I should add. I commute 82 miles a day at an average speed of about 50-60mph. Highway city mix.


----------



## Blasirl (Mar 31, 2015)

BoilerUpIN said:


> Hey all, been lurking on the forum for a few weeks. Finally signed up. I’m wondering your thoughts on purchasing a 2014 2.0 TD with 105k and a solid car fax report. Regular oil changes and fuel filters. The current owner just had NOX sensor replaced under warranty and had a new DPF put on it as well. It doesn’t appear to have a long history of issues. It has moonroof and pioneer system with advanced safety features as well. Just under 9k











Used 2014 Chevrolet Cruze Diesel Consumer Reviews - 38 Car Reviews | Edmunds


View all 38 consumer vehicle reviews for the Used 2014 Chevrolet Cruze Diesel on Edmunds, or submit your own review of the 2014 Cruze.



www.edmunds.com












Used 2014 Chevrolet Cruze Diesel Review | Edmunds


Edmunds has detailed price information for the Used 2014 Chevrolet Cruze Diesel. Save money on Used 2014 Chevrolet Cruze Diesel models near you. Find detailed gas mileage information, insurance estimates, and more.



www.edmunds.com












2014 Chevrolet Cruze Diesel Review – More Proof That The Gas Cruze Isn’t A Bad Choice


Automotive Sales Data and Statistics




www.goodcarbadcar.net






https://www.kbb.com/chevrolet/cruze/2014/diesel-sedan-4d/










2014 Chevrolet Cruze Diesel review notes


2014 Chevrolet Cruze Diesel review notes




www.autoweek.com


----------



## MP81 (Jul 20, 2015)

BoilerUpIN said:


> I should add. I commute 82 miles a day at an average speed of about 50-60mph. Highway city mix.


The car will absolutely love that condition.


----------



## mkohan (Dec 19, 2015)

Seems like a good match, Was the timing belt and water pump replaced? It is a 100,000mile maintenance item. If it wasn't completed I'd look for a price adjustment as this maintenance is a little over $1,000 at the dealer. Best of luck


----------



## Snipesy (Dec 7, 2015)

No. Looks like they dumped it.


----------



## BoilerUpIN (Oct 26, 2021)

mkohan said:


> Seems like a good match, Was the timing belt and water pump replaced? It is a 100,000mile maintenance item. If it wasn't completed I'd look for a price adjustment as this maintenance is a little over $1,000 at the dealer. Best of luck


Water pump was replaced at 80k (25k ago), no notes about timing belt though. It started its life as a fleet vehicle up until about 85k.


----------



## mkohan (Dec 19, 2015)

Snipesy really knows these vehicles and has helped many sort out problems. I would trust his opinion. If he says no, I'd walk away. Replacing the DPF is flag that would really need to be looked into.


----------



## BoilerUpIN (Oct 26, 2021)

mkohan said:


> Snipesy really knows these vehicles and has helped many sort out problems. I would trust his opinion. If he says no, I'd walk away. Replacing the DPF is flag that would really need to be looked into.

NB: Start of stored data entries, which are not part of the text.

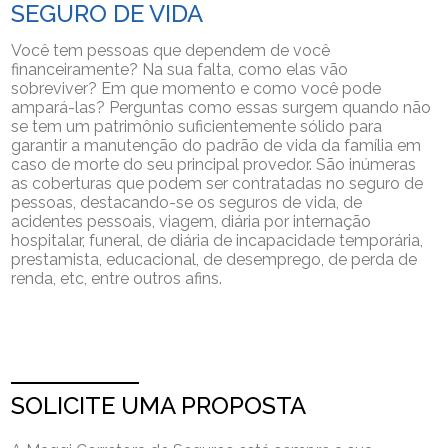
SEGURO DE VIDA
Você tem pessoas que dependem de você
financeiramente? Na sua falta, como elas vão
sobreviver? Em que momento e como você pode
ampará-las? Perguntas como essas surgem quando não
se tem um patrimônio suficientemente sólido para
garantir a manutenção do padrão de vida da família em
caso de morte do seu principal provedor. São inúmeras
as coberturas que podem ser contratadas no seguro de
pessoas, destacando-se os seguros de vida, de
acidentes pessoais, viagem, diária por internação
hospitalar, funeral, de diária de incapacidade temporária,
prestamista, educacional, de desemprego, de perda de
renda, etc, entre outros afins.
SOLICITE UMA PROPOSTA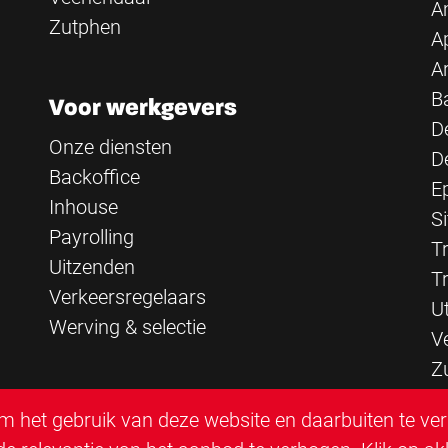
A
Zutphen
A
A
B
Voor werkgevers
D
Onze diensten
D
Backoffice
E
Inhouse
Si
Payrolling
Tr
Uitzenden
T
Verkeersregelaars
U
Werving & selectie
V
Z
 het gebruik van deze website en daarbuiten te ve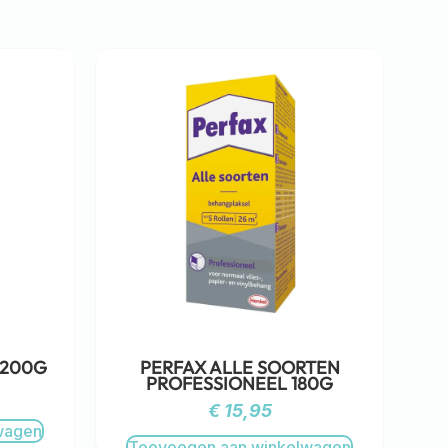
 200G
PERFAX ALLE SOORTEN
PROFESSIONEEL 180G
€
15,95
wagen
Toevoegen aan winkelwagen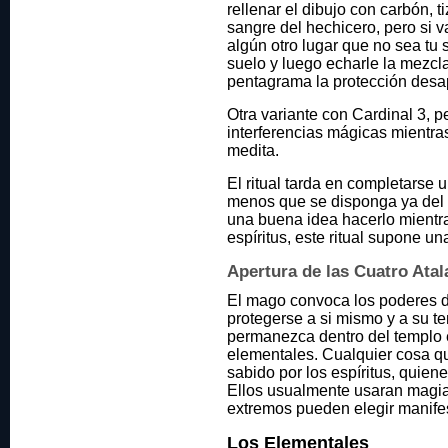
rellenar el dibujo con carbón, 
sangre del hechicero, pero si v
algún otro lugar que no sea tu 
suelo y luego echarle la mezcla
pentagrama la protección desa
Otra variante con Cardinal 3, p
interferencias mágicas mientras
medita.
El ritual tarda en completarse
menos que se disponga ya del 
una buena idea hacerlo mientr
espíritus, este ritual supone u
Apertura de las Cuatro Atala
El mago convoca los poderes d
protegerse a si mismo y a su t
permanezca dentro del templo é
elementales. Cualquier cosa q
sabido por los espíritus, quien
Ellos usualmente usaran magia
extremos pueden elegir manife
Los Elementales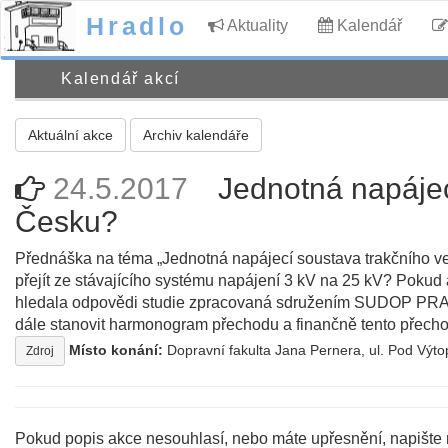
Hradlo
Aktuality
Kalendář
Kalendář akcí
Aktuální akce
Archiv kalendáře
24.5.2017
Jednotná napájec
Česku?
Přednáška na téma „Jednotná napájecí soustava trakčního ve
přejít ze stávajícího systému napájení 3 kV na 25 kV? Pokud a
hledala odpovědi studie zpracovaná sdružením SUDOP PRA
dále stanovit harmonogram přechodu a finančně tento přecho
Místo konání:
Dopravní fakulta Jana Pernera, ul. Pod Výt
Zdroj
Pokud popis akce nesouhlasí, nebo máte upřesnění, napište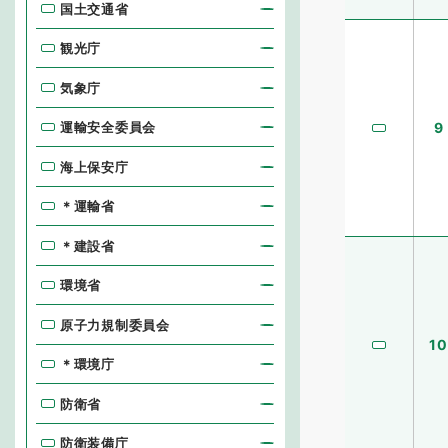
国土交通省
観光庁
気象庁
運輸安全委員会
9
海上保安庁
＊運輸省
＊建設省
環境省
原子力規制委員会
10
＊環境庁
防衛省
防衛装備庁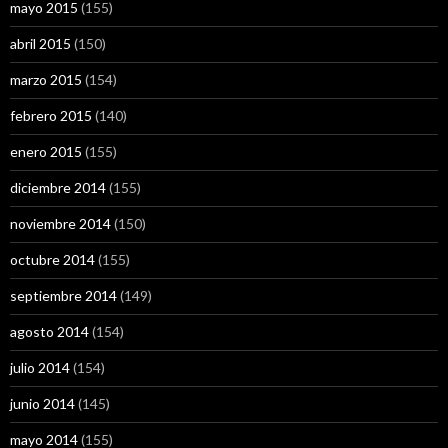
mayo 2015
(155)
abril 2015
(150)
marzo 2015
(154)
febrero 2015
(140)
enero 2015
(155)
diciembre 2014
(155)
noviembre 2014
(150)
octubre 2014
(155)
septiembre 2014
(149)
agosto 2014
(154)
julio 2014
(154)
junio 2014
(145)
mayo 2014
(155)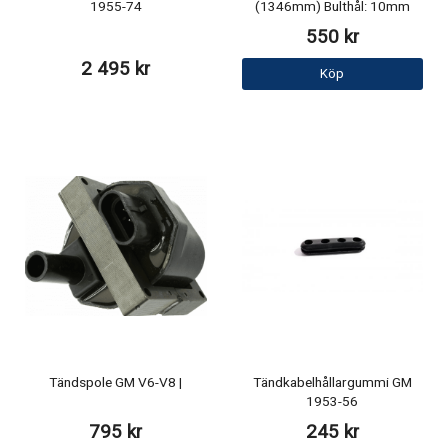
1955-74
(1346mm) Bulthål: 10mm
550 kr
2 495 kr
Köp
Tändspole GM V6-V8 |
Tändkabelhållargummi GM
1953-56
795 kr
245 kr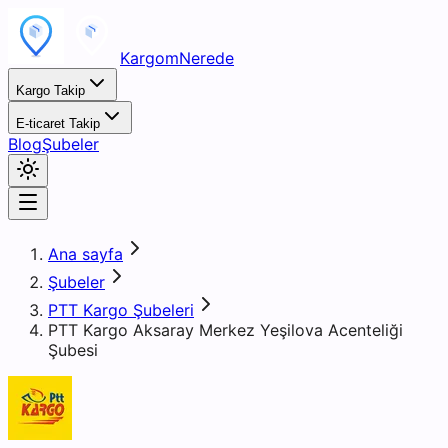
KargomNerede
Kargo Takip
E-ticaret Takip
Blog
Şubeler
Ana sayfa
Şubeler
PTT Kargo Şubeleri
PTT Kargo Aksaray Merkez Yeşilova Acenteliği
Şubesi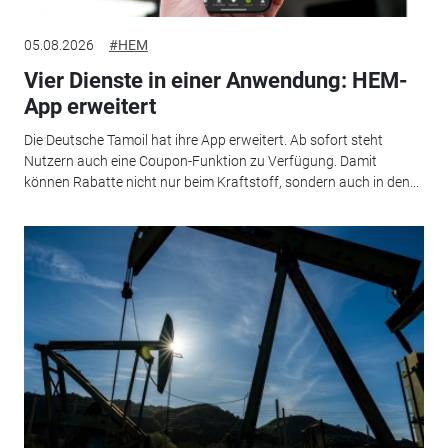
05.08.2026
#HEM
Vier Dienste in einer Anwendung: HEM-
App erweitert
Die Deutsche Tamoil hat ihre App erweitert. Ab sofort steht
Nutzern auch eine Coupon-Funktion zu Verfügung. Damit
können Rabatte nicht nur beim Kraftstoff, sondern auch in den...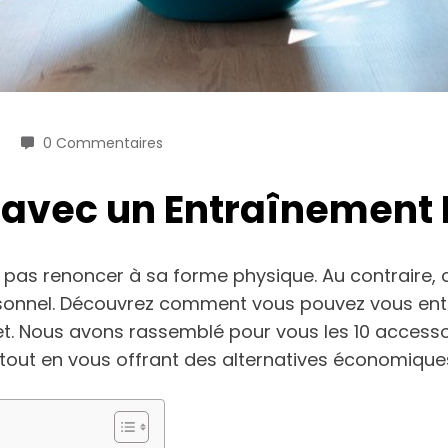
0 Commentaires
 avec un Entraînement 
ie pas renoncer à sa forme physique. Au contraire,
ersonnel. Découvrez comment vous pouvez vous ent
t. Nous avons rassemblé pour vous les 10 accessoi
 tout en vous offrant des alternatives économique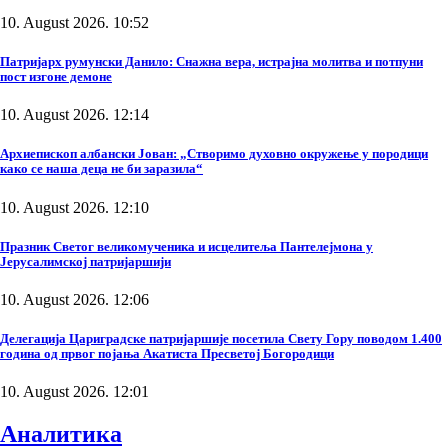
10. August 2026. 10:52
Патријарх румунски Данило: Снажна вера, истрајна молитва и потпуни
пост изгоне демоне
10. August 2026. 12:14
Архиепископ албански Јован: „Створимо духовно окружење у породици
како се наша деца не би заразила“
10. August 2026. 12:10
Празник Светог великомученика и исцелитеља Пантелејмона у
Јерусалимској патријаршији
10. August 2026. 12:06
Делегација Цариградске патријаршије посетила Свету Гору поводом 1.400
година од првог појања Акатиста Пресветој Богородици
10. August 2026. 12:01
Аналитика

Current owner got it and had a CEL, then took it into dealership and had sensors replaced, including box under warranty and DPF replaced. As well as rear exhaust because bolts broke. I saw the dealership paperwork. Leads me to believe it hasn’t had a long history of emissions issues.


----------



## BoilerUpIN (Oct 26, 2021)

BoilerUpIN said:


> Current owner got it and had a CEL, then took it into dealership and had sensors replaced and DPF replaced. As well as rear exhaust because bolts broke. I saw the dealership paperwork.


He’s said selling the car because he has other cars and bought this one because he liked his previous Jetta TDIs. Only put about 1,500 miles on it. He “needs” the cash to do some remodeling projects.


----------